4. Encapsulated surge arrester according to claim 2 or 3, characterized in that the distance between the deion plates is in the range of 0.1 to 5 mm.

5. Encapsulated surge arrester according to claim 2, characterized in that for guiding the arc, the electrodes have at least a portion of a smaller distance in a coaxial structure, in which area the deion plates present there have a greater thickness.

6. Encapsulated surge arrester according to one of the preceding claims, characterized in that the high-resistance isolating section connects directly to one of the electrodes and is arranged in the edge region of the arc chamber.

7. Encapsulated surge arrester according to one of claims 1 to 5, characterized in that the high-impedance isolating section adjacent to each section of the electrically conductive or semiconducting material, overall forming the series circuit, are arranged.

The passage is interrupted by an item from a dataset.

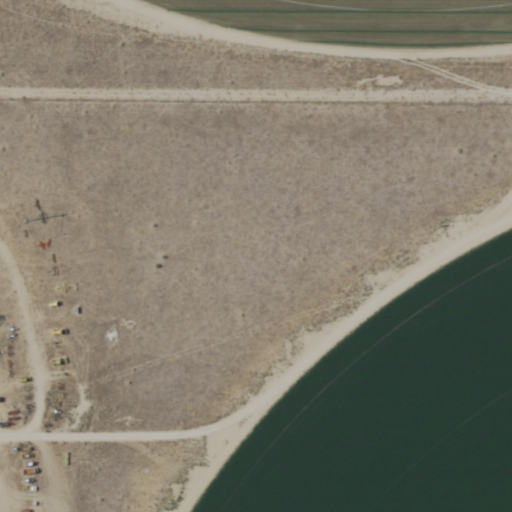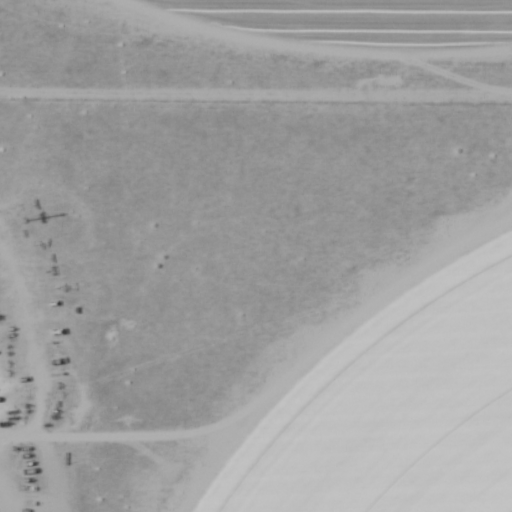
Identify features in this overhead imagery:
crop: (342, 22)
crop: (378, 395)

8. Encapsulated surge arrester according to claim 3, characterized in that starting from the inner electrode with a coaxial structure of the arrester, a semiconducting or conductive section extends into the preferred rollover path, the section connecting one or more of the deion plates.

9. Encapsulated surge arrester according to claim 1, characterized in that in a cylinder arrangement of the Abieiter the electrodes are formed opposite one another and the series connection runs essentially along the cylinder axis, wherein

Deion plates, concentrically surrounding the series circuit, are arranged between the electrodes, the magnetic field generating means being used to form an impact field.

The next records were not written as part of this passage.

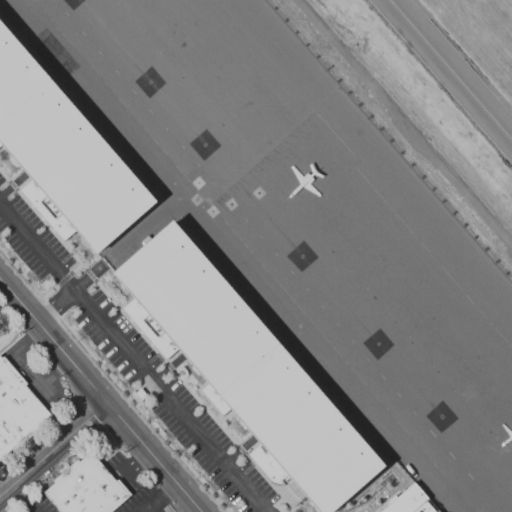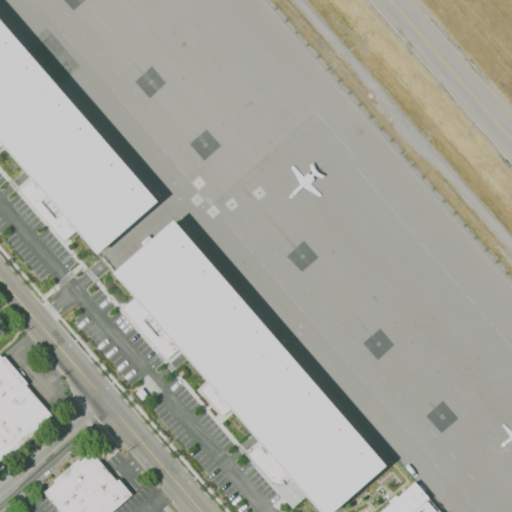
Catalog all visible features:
airport taxiway: (450, 70)
airport: (422, 102)
building: (63, 149)
airport hangar: (63, 150)
building: (63, 150)
road: (5, 175)
road: (12, 183)
road: (13, 183)
airport apron: (305, 221)
road: (50, 227)
road: (136, 233)
parking lot: (30, 235)
road: (76, 267)
road: (90, 273)
road: (64, 278)
road: (69, 289)
road: (49, 290)
road: (131, 321)
road: (26, 342)
road: (52, 342)
road: (131, 356)
road: (169, 365)
road: (169, 366)
airport hangar: (245, 368)
building: (245, 368)
road: (51, 372)
building: (249, 372)
road: (113, 379)
parking lot: (174, 404)
road: (205, 407)
building: (17, 408)
building: (17, 408)
road: (240, 449)
road: (240, 449)
road: (53, 450)
road: (152, 457)
road: (269, 482)
building: (85, 487)
building: (86, 488)
road: (157, 498)
building: (409, 500)
building: (409, 502)
road: (265, 510)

10. Encapsulated surge arrester according to claim 3, characterized in that

Deion plates are arranged spaced apart for series connection, the arc moving under the influence of a magnetic field along the electrodes into the chamber-like sections formed by the deion plates.

11. Encapsulated surge arrester according to one of the preceding claims, characterized in that the isolating material is a polymer such as POM or PTFE or consists of ceramic or glass ceramic.

12. Encapsulated surge arrester according to one of the preceding claims, characterized in that the conductive or semiconducting high-resistance material of the series circuit made of a conductive polymer with metal or graphite fibers and carbon black or graphite particles, an electrically conductive or semiconducting ceramic based on silicon carbide, an electrically conductive or semiconducting glass or based on ZnO or copper oxides.

13. Encapsulated surge arrester according to one of the preceding claims, characterized in that an additional trigger electrode is arranged in the region of the series connection.